The mean, also known as the average, is calculated by summing all the values in the dataset and dividing by the number of values. The mean is straightforward to calculate and is widely used in various statistical analyses. However, as mentioned earlier, the mean is sensitive to outliers.

In our example dataset (15, 18, 19, 20, 22), the mean is (15 + 18 + 19 + 20 + 22) / 5 = 18.8. The mean provides a general sense of the average number of bottles collected, but it can be skewed if there are extreme values.

Mode

The mode is the value that appears most frequently in the dataset. A dataset can have one mode (unimodal), multiple modes (multimodal), or no mode if all values appear only once. The mode is useful for identifying the most common value in the dataset.

In our example dataset (15, 18, 19, 20, 22), each value appears only once, so there is no mode. If the dataset were 15, 18, 19, 19, 20, 22, the mode would be 19 because it appears twice.

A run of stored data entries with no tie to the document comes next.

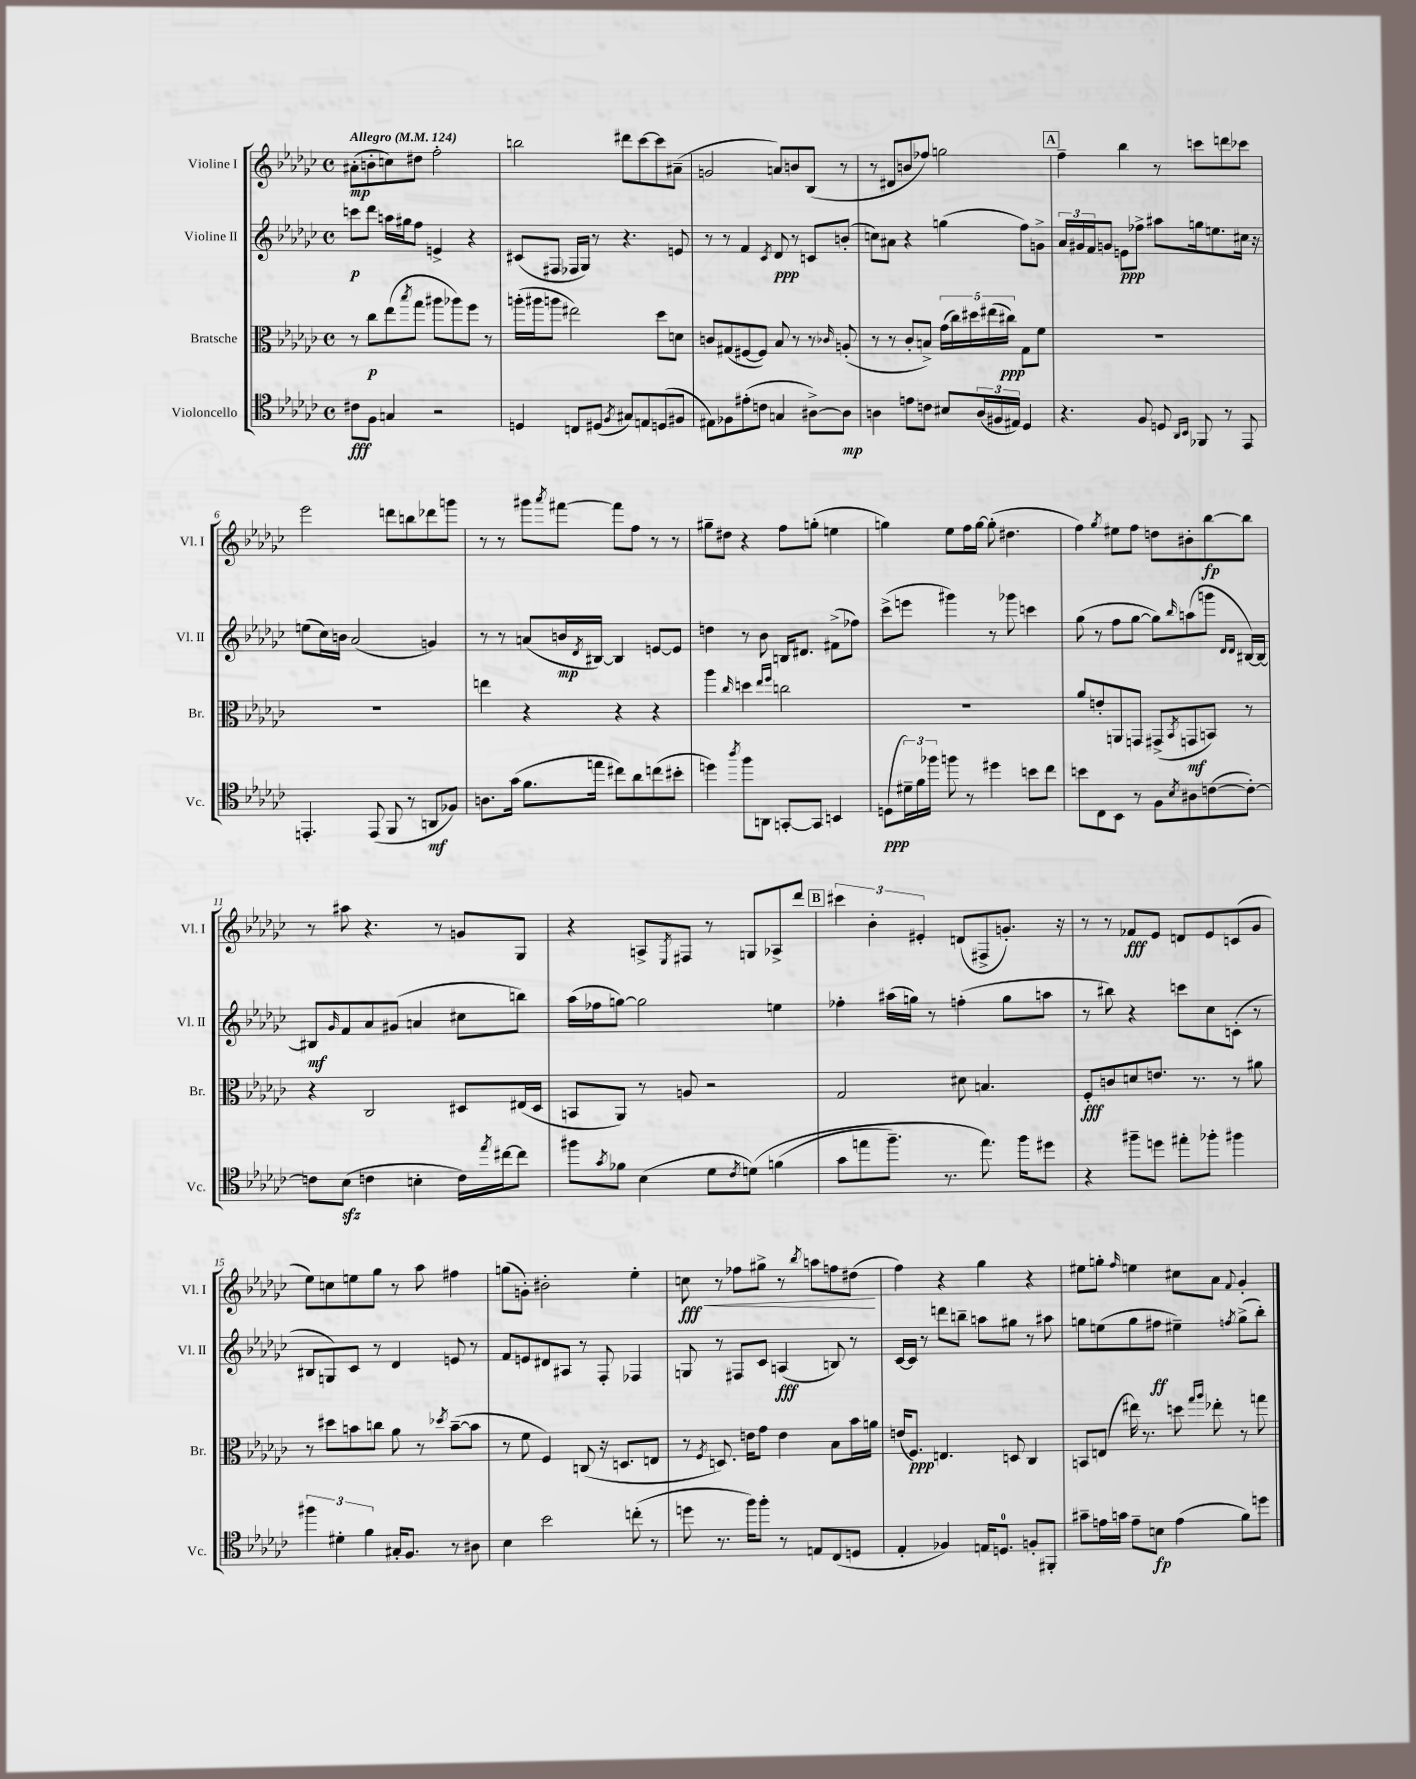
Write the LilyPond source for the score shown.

<<
\new StaffGroup <<
\new Staff = "s0" \with { instrumentName = "Violine I" shortInstrumentName = "Vl. I" } {
    \clef treble \key ges \major \defaultTimeSignature \time 4/4 \tempo "Allegro" 4 = 124
    ais'8-.\mp( b'8-. c''8) dis''8 f''2-. |
    b''2 dis'''8 ces'''8~ ces'''8 ais'8--( |
    g'2 a'8) b'8 bes8( r8 |
    r8 dis'8 b'8 fes''8) g''2 |
    \mark \markup { \box "A" } f''4-- bes''4 r8 c'''8 d'''8 ces'''8 |
    ees'''2 d'''8 b''8 des'''8 g'''8 |
    r8 r8 gis'''8 \acciaccatura { aes'''8 } fis'''8~ fis'''8 f''8 r8 r8 |
    gis''8-- dis''8 r4 f''8 g''8-.( e''4 |
    g''4) ees''8 f''16 g''16~ g''8-.( dis''4. |
    f''4) \acciaccatura { ges''8 } eis''8 f''8 d''8 bis'8-. bes''8~\fp bes''8 |
    r8 ais''8 r4. r8 g'8 ges8 |
    r4 a8-> \acciaccatura { ees8 } fis8 r8 g8 aes8-> des'''8 |
    \mark \markup { \box "B" } \tuplet 3/2 { cis'''4 bes'4-. eis'4-. } d'8( fis8-> g'8.-.) r16 |
    r8 r8 fes'8\fff ees'8 d'8 ees'8 c'8( ges'8 |
    ees''8) c''8 e''8 ges''8 r8 aes''8 fis''4 |
    g''8( g'8-.) bis'2-. ees''4-. |
    c''8\fff\< r8 fes''8 gis''8-> r8 \acciaccatura { bes''8 } a''8 f''8 dis''8\!( |
    f''4) r4 ges''4 r4 |
    eis''8 g''8-. \grace { f''16 } e''4 cis''8 aes'8 \appoggiatura { f'8 } ges'4-. \bar "|." |
}
\new Staff = "s1" \with { instrumentName = "Violine II" shortInstrumentName = "Vl. II" } {
    \clef treble \key ges \major \defaultTimeSignature \time 4/4
    c'''8\p des'''8 a''16 gis''16 f''8 e'4-> r4 |
    cis'8( fis8 fes16 ges16) r8 r4. e'8 |
    r8 r8 f'4 \acciaccatura { ces'8 } des'8\ppp r8 c'8 b'8-.( |
    c''8) ais'8 r4 g''4( f''8) g'8-> |
    \mark \markup { \box "A" } \tuplet 3/2 { aes'16 gis'16 f'16 } g'8 e'8\ppp fes''8-> ais''8 g''16 e''8. cis''16 r16 |
    e''8( ces''16) b'16 aes'2( g'4) |
    r8 r8 a'8( b'16\mp \acciaccatura { des'8 } bis16~) bis4 e'8~ e'8 |
    d''4 r8 bes'8 b16 dis'8. fis'8->( fes''8) |
    ces'''8->( e'''8 gis'''4) r8 ges'''8 c'''4 |
    ges''8( r8 f''8 ges''8~ ges''8) \grace { bes''16 } a''8( g'''8 \grace { des'16 des'16 } bis16~) bis16~ |
    bis8\mf \grace { ges'16 } f'8 aes'8 gis'8( a'4 cis''8 b''8) |
    aes''16( fes''16 g''8~) g''2 e''4 |
    \mark \markup { \box "B" } fes''4-. ais''16( g''16) r8 f''4-.( g''8 a''8 |
    r8 bis''8) r4 c'''8 ces''8 c'8-.( r8 |
    bis8 g8) ces'8 r8 des'4 e'8 r8 |
    f'8 e'8 dis'8 ais8 r8 f8-. fes4 |
    g8 r8 fis8 ces'8 a4\fff( b8) r8 |
    ces'16~ ces'16 r8 d'''8 b''8-- a''8 gis''8 r8 ais''8 |
    g''8 e''8( g''8 fis''8\ff eis''4--) \acciaccatura { f''8 } g''8->( bes''8-.) \bar "|." |
}
\new Staff = "s2" \with { instrumentName = "Bratsche" shortInstrumentName = "Br." } {
    \clef alto \key ges \major \defaultTimeSignature \time 4/4
    r8 ces''8\p ees''8( \acciaccatura { bes''8 } ges''8 ais''8 aes''8) f''8 r8 |
    a''16-.( ais''16 a''8 eis''2) des''8 d'8 |
    c'8 gis8( fis8~ fis8) bes8 r8 r8 \grace { ces'16 } a8-.( |
    r8 r8 ces'8-. b8->) \tuplet 5/4 { ges'16( ces''16) dis''16 eis''16( cis''16\ppp) } ges8 f'8 |
    \mark \markup { \box "A" } R1 |
    R1 |
    e''4 r4 r4 r4 |
    aes''4 \grace { ces''16 } d''4 \grace { ees''16 f''16 } c''2 |
    R1 |
    aes'8 e'8-. a,8 g,8 gis,8->( \acciaccatura { bes,8 } g,8\mf b,8) r8 |
    r4 ces2 dis8 eis16( dis16 |
    b,8 aes,8) r8 a8 r2 |
    \mark \markup { \box "B" } ges2 dis'8 b4. |
    f8-.\fff c'8 d'8 e'8. r8. r8 ais'8 |
    r8 dis''8 b'8 c''8 aes'8 r8 \acciaccatura { des''8 } b'8~--( b'8 |
    r8 f'8 f4) c8( r16 d8. e8 |
    r8 \acciaccatura { f8 } d8.) e'16 ges'8 e'4 bes8 bes'16 a'16 |
    e'16( f8.\ppp) e4. d8 ces4 |
    b,8 e8( eis''16) r8. d''8 \grace { ges''16 aes''16 } ees''8-. r8 g''8 \bar "|." |
}
\new Staff = "s3" \with { instrumentName = "Violoncello" shortInstrumentName = "Vc." } {
    \clef tenor \key ges \major \defaultTimeSignature \time 4/4
    cis'8\fff f8 g4 r2 |
    d4 c8 dis8( \acciaccatura { f8 } gis8) e8 d8( fis8 |
    eis8) fes8 eis'8-.( c'8 g4 ais8~->) ais8\mp |
    a4 e'8 c'8 bis8 \tuplet 3/2 { a16( fis16 eis16) } des4 |
    \mark \markup { \box "A" } r4. f8 d8 \grace { aes,16 bes,16 } fes,8 r8 ees,8 |
    e,4.-. e,8( f,8 r8 a,8\mf fes8) |
    a8. ges'16( f'8. e''16 cis''8) aes'8 c''8( bis'8-. |
    d''4) \acciaccatura { aes''8 } f''8 a,8 g,8~-. g,8 b,4 |
    d8\ppp( \tuplet 3/2 { dis'16--) f'16 fes''16 } f''8 r8 dis''4 b'8 ces''8 |
    b'8 ces8 bes,8 r8 f8 \acciaccatura { bes8 } ais8 c'8~( c'8~-.) |
    c'8 bes8\sfz( c'4 b4-. c'16) \acciaccatura { ees''8 } cis''16~ cis''8 |
    fis''8 \acciaccatura { ges'8 } fes'8 bes4( des'8 \acciaccatura { ces'8 } d'8)\( f'4( |
    \mark \markup { \box "B" } ges'8 e''8 f''8.--) r8. e''8.\) f''16 dis''8 |
    r4 fis''8-- d''8 eis''8-. fes''8-. fis''4 |
    \tuplet 3/2 { fis''4 dis'4-. f'4 } gis16-. f8. r8 ais8 |
    bes4 bes'2 c''8-.( r8 |
    d''8 r8. f''16) f''8-. r8 e8 ces8( d8 |
    ees4-. fes4) e16 d8.-0 f8-. fis,8-. |
    gis'8-- e'16 g'16 e'8-- b8\fp e'4( f'8) d''8 \bar "|." |
}
>>
>>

Choosing the Right Measure

The choice between the mean, median, and mode depends on the nature of the data and the purpose of the analysis. The mean is suitable for datasets with a normal distribution and no significant outliers. The median is preferable when dealing with skewed data or datasets with outliers. The mode is useful for identifying the most common value in a dataset.

Practical Examples

  1. Income Analysis: When analyzing income data, the median income is often used instead of the mean income because income distributions are typically skewed. A few high earners can significantly inflate the mean income, making the median a more representative measure of the income level of the average person.
  2. Test Scores: In education, the mean test score is often used to evaluate the performance of students. However, if there are students who score significantly higher or lower than the rest, the median can provide a more accurate picture of the typical student's performance.
  3. Sales Data: In business, the median sales figure can be used to understand the central sales trend. This is particularly useful in situations where a few large sales can skew the average sales figure.

Conclusion

In summary, the median number of plastic bottles collected during the weekend cleanup drive is 19. The median is a robust measure of central tendency that is not affected by outliers, making it a valuable tool for data analysis in various fields. Understanding how to calculate and interpret the median is essential for anyone working with data, whether in environmental studies, statistics, or other disciplines. By arranging the data in ascending order and identifying the middle value, we can gain a clear understanding of the central tendency of the dataset. While the mean and mode also provide valuable insights, the median's resilience to extreme values makes it a particularly useful measure in many real-world scenarios.

Practice Questions

To further enhance your understanding of calculating the median, consider the following practice questions:

  1. What is the median of the dataset: 25, 30, 18, 35, 40?
  2. Find the median of the dataset: 10, 12, 15, 18, 20, 22.
  3. Calculate the median for the dataset: 5, 8, 10, 5, 12.

By working through these examples, you will solidify your ability to calculate and interpret the median in different contexts. Remember, the median is a powerful tool for understanding the central tendency of a dataset, especially when dealing with skewed data or outliers.

The median number of bottles collected is 19, which corresponds to option B.